The emotion that past habitation has left behind is still legible in the landscape, inasmuch as the markers of legibility are left standing; some of those markers are people themselves, some the paper archives that document a passing. What remains true is that you cannot have healthy people is a sick land.1
Tāne Mahuta has witnessed, and recorded within his fibrous flesh, the events of natural history that make up a landscape. Today, he and his peers are fighting kauri dieback disease, a deadly pathogen spread through soil and spread by the hiking boots of well-meaning travelers. To protect him and the forest from the disease, wooden trails have been built that literally separate human feet from the forest floor. Once again, social distancing avant la lettre. The planks used in their construction likely come from some logging plantation that long ago replaced rich forest. One can no longer touch the kauri or walk up to them. The landscape is adding another layer to its archive, one telling the story of a globalized species carrying around disease, as it has done for thousands of years, and continuing to separate itself from the landscape, as it has done for hundreds of years. Reading the landscape, in Tāne’s shadow, filled me with sadness at the tremendous loss of history, and gratitude for the resilience of life. A young representative of Te Roroa is learning, from his elders and in their language, Tāne Mahuta’s twelve names. Generations from now, he might have received a thirteenth name, or he might have been lost forever, as the majority of his peers before him.
Similarly, Xylella did not only arrive, but it has also been created before it even arrived, its arrival meticulously prepared. The social distancing for trees that is still the official response in order to save what is left similarly interrupts relationships older than memory; one can no longer touch an uprooted, burned tree. And yet, in pockets that are easy to miss, people are fighting to keep their heritage alive, by lovingly tending to sick trees that may yet endure the bacterial assault. In the face of tragedy—the likely repeated dying of a tree that is being repeatedly kept alive—some people persist. The possibility of tragedy does not condemn them to apathy, it condemns them to perpetual action. It denies rest. But the stubbornness to go on in the face of almost inevitable loss itself puts in motion new communities of practice that can rise up from the destruction of the old. Once the carefully tended olive tree dies, that loving knowledge of the surrounding environment can migrate to other creatures, other relationships, other means of recomposition.

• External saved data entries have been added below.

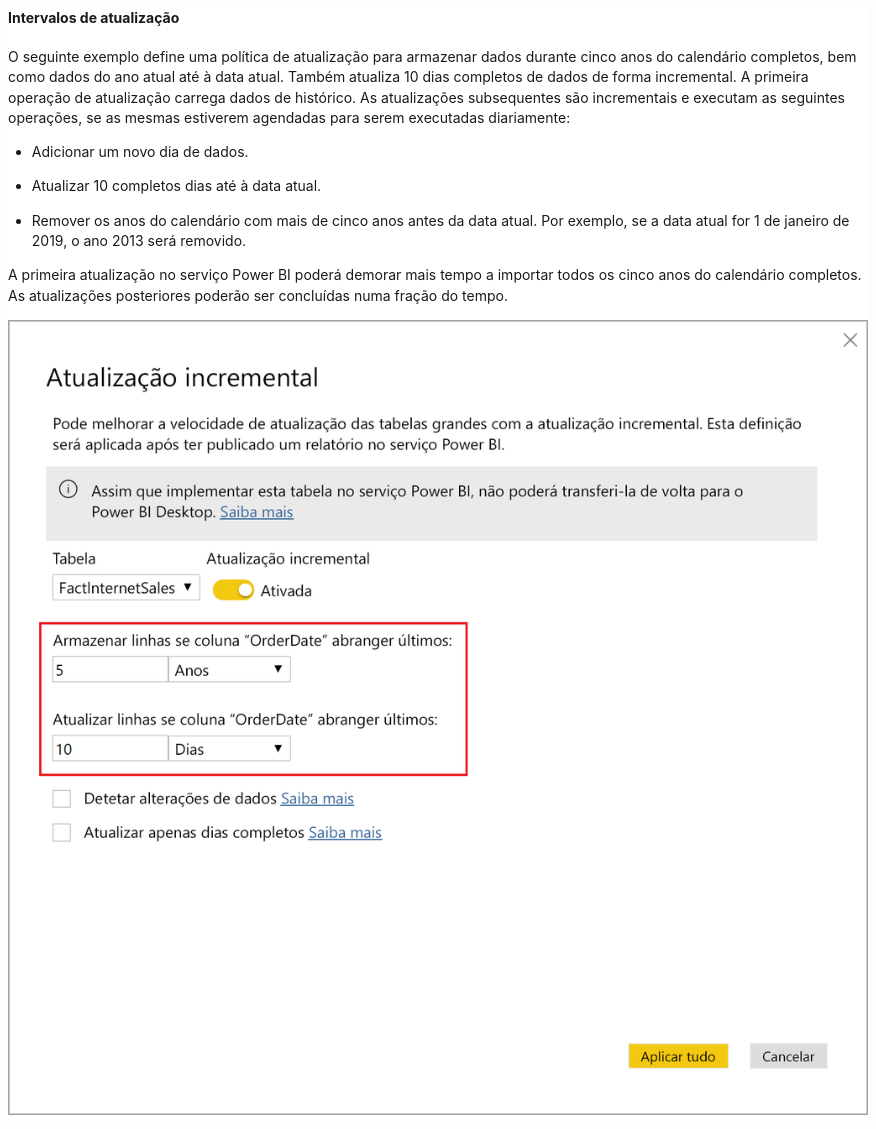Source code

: #### <a name="refresh-ranges"></a>Intervalos de atualização

O seguinte exemplo define uma política de atualização para armazenar dados durante cinco anos do calendário completos, bem como dados do ano atual até à data atual. Também atualiza 10 dias completos de dados de forma incremental. A primeira operação de atualização carrega dados de histórico. As atualizações subsequentes são incrementais e executam as seguintes operações, se as mesmas estiverem agendadas para serem executadas diariamente:

- Adicionar um novo dia de dados.

- Atualizar 10 completos dias até à data atual.

- Remover os anos do calendário com mais de cinco anos antes da data atual. Por exemplo, se a data atual for 1 de janeiro de 2019, o ano 2013 será removido.

A primeira atualização no serviço Power BI poderá demorar mais tempo a importar todos os cinco anos do calendário completos. As atualizações posteriores poderão ser concluídas numa fração do tempo.

![Intervalos de atualização](media/service-premium-incremental-refresh/refresh-ranges.png)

The movements of history take as much as they give, and in this fragile hour we must do more than possible to give back a portion of the enormous amount we have already taken. One place to start is in learning to read landscapes, re-sacralizing and insisting on adding to their archive, leaving the signs of legibility for the readers of tomorrow to be transformed, humbled, re-situated, by the story of this place. The genealogical links that always tie people to places are hurting, and this pain is now felt through the forces that tear these links apart. But the brute fact of human life is made by its genealogical imbrication with the environing world, the fact that humans themselves are places, and can never be extinguished. It is there that the commitment to restoration will always reside.
1 This idea was developed by Janos Chialá during a lecture series on Xylella at the University of California, Berkeley, in October 2021.